Meredith Render (University of Alabama - School of Law) has posted Blake v. Stradford, 725 N.Y.S.2d 189 (Dist. Ct. 2001) (in FEMINIST JUDGMENTS: REWRITTEN PROPERTY OPINIONS (Cambridge University Press, Eloisa Rodriguez-Dod and Elena Maria Marty-Nelson ed., 2021)) on SSRN. Here is the abstract:
This piece engages in a reimagining of the classic property case of Blake v. Stradford through a feminist lens, as part of Cambridge University Press’s series, FEMINIST JUDGMENTS. In the original case, an unmarried male and female romantic couple resided together for several years (along with their children) in a house owned by the male partner. After several years of cohabitation, the couple’s romantic relationship came to an end, and the male partner moved to summarily evict the female partner as well as their two children. The Blake Court thus faced the question of whether a woman who resides in the family home with her male domestic partner and their children, is a licensee of her domestic partner (who legally owns the property). If she is a licensee, then she resides in the home at the invitation and permission of her partner, which can be revoked at any time. Had the Blake plaintiff been legally married to her partner, then there was no question that she would have a property interest in remaining in the home that exceeds the meager rights of a licensee. The Blake Court observed that under New York law of the time, “The occupation of a marital home by a wife is not possession existing by virtue of the permission of her husband. Her possession of the premises exists because of special rights incidental to the marriage contract and relationship.” However, the court concluded, because the parties here were never married, no such right of possession extended to the Blake plaintiff.

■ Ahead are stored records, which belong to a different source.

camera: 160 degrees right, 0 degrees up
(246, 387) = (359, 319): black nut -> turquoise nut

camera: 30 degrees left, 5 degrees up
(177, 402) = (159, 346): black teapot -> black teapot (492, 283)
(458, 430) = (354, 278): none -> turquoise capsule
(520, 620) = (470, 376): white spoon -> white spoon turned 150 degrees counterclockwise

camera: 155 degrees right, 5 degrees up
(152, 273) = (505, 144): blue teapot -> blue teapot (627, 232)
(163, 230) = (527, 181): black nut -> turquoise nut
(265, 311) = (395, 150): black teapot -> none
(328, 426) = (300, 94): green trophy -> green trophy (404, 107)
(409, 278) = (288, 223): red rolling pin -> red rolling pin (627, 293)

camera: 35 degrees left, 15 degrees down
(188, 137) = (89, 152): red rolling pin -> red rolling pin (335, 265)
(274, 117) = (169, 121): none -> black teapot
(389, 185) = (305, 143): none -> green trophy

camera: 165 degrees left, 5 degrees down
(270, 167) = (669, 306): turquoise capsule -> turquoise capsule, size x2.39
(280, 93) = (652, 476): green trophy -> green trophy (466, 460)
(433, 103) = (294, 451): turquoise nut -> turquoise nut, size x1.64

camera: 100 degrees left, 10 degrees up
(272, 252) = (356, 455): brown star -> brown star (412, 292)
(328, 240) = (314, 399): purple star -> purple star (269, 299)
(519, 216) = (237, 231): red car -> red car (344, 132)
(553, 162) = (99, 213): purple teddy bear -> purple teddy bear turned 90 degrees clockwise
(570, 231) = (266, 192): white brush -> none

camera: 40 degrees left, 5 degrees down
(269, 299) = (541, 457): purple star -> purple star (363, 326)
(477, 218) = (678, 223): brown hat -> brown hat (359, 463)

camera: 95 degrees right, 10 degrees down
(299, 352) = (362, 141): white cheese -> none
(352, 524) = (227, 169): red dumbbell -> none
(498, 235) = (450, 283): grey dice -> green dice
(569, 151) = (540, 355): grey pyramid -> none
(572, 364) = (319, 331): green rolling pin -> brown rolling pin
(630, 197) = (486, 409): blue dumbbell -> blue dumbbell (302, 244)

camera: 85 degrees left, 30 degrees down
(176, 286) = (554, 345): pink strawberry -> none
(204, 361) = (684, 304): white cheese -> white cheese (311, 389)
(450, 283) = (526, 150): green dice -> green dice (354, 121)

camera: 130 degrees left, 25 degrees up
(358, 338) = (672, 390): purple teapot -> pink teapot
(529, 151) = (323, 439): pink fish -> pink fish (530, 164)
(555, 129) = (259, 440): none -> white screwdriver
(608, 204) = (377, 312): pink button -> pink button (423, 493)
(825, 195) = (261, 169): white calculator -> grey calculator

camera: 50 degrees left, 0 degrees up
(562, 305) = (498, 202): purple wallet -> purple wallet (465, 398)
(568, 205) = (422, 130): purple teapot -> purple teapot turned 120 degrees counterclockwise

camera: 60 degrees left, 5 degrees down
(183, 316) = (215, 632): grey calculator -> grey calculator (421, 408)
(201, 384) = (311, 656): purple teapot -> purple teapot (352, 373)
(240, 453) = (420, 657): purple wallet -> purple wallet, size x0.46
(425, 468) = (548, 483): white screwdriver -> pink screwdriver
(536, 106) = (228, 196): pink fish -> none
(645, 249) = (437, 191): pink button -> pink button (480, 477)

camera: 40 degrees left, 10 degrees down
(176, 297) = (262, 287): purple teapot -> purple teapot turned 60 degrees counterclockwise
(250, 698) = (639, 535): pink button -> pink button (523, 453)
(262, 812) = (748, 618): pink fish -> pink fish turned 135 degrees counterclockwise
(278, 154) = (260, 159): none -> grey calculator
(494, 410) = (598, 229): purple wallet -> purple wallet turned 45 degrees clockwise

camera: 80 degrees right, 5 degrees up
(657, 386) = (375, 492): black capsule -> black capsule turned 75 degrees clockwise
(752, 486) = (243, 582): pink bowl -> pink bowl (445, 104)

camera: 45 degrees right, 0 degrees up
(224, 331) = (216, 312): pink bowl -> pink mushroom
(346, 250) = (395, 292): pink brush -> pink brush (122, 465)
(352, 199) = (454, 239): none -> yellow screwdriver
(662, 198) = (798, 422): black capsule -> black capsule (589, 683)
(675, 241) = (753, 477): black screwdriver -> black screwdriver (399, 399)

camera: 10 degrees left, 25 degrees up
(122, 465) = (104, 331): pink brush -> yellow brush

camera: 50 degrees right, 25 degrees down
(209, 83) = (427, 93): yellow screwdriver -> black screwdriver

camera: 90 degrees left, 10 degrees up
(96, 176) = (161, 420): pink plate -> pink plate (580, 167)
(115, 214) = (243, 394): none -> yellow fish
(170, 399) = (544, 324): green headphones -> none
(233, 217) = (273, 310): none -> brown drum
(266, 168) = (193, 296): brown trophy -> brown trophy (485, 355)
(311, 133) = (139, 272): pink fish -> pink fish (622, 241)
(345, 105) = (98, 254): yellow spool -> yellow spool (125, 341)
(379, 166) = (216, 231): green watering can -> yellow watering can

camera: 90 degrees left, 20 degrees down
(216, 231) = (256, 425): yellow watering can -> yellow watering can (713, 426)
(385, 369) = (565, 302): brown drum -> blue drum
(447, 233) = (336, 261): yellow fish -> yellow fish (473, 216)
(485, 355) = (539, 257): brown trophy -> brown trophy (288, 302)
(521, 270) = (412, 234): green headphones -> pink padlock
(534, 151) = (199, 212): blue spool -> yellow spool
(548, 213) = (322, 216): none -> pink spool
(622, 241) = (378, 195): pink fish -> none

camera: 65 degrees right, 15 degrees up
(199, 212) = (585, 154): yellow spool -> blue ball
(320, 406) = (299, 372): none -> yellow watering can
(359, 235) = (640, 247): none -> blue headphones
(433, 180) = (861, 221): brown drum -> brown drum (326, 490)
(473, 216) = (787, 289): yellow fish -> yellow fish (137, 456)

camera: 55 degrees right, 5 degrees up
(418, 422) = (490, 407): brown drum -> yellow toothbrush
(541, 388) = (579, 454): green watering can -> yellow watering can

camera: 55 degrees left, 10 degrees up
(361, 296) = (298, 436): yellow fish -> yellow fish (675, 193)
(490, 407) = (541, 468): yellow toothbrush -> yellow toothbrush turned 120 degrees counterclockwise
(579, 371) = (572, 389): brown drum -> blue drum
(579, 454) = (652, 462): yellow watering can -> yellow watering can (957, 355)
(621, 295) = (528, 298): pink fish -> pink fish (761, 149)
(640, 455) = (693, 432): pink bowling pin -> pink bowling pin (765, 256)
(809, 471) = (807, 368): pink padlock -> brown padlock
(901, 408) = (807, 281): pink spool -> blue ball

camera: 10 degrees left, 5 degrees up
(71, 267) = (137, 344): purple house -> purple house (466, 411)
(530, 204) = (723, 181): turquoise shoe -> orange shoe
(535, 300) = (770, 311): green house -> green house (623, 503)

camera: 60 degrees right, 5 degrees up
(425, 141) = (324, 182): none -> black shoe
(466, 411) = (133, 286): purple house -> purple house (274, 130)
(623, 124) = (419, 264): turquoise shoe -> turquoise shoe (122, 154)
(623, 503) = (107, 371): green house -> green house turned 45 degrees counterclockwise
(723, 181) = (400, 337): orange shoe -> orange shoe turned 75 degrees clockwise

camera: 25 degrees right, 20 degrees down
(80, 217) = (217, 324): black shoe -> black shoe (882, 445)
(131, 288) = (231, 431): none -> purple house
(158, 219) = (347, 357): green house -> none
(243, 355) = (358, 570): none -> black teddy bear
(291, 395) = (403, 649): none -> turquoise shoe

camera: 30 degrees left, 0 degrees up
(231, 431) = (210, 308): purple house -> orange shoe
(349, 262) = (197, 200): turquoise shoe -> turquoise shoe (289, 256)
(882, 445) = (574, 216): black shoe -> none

This piece rewrites that decision through the lens of feminist analysis. The reimagined decision questions the legitimacy of privileging marriage as a status, given the institution’s historical role as a mechanism for the commodification and exploitation of women’s reproductive capacity and labor. The reimagined decision declines to endorse the proposition that a married woman who resides in a family home with her children and their father lives there by an implicit right incident to marriage, while an unmarried woman who lives in a family home with her children and their father lives there by revocable permission. Implicit in such a distinction is the notion that a married woman, having secured that status of “wife” and thereby the imprimatur of patriarchal convention, will be rewarded by a special equitable consideration that is denied to a woman who has chosen to build her family outside the institution of marriage.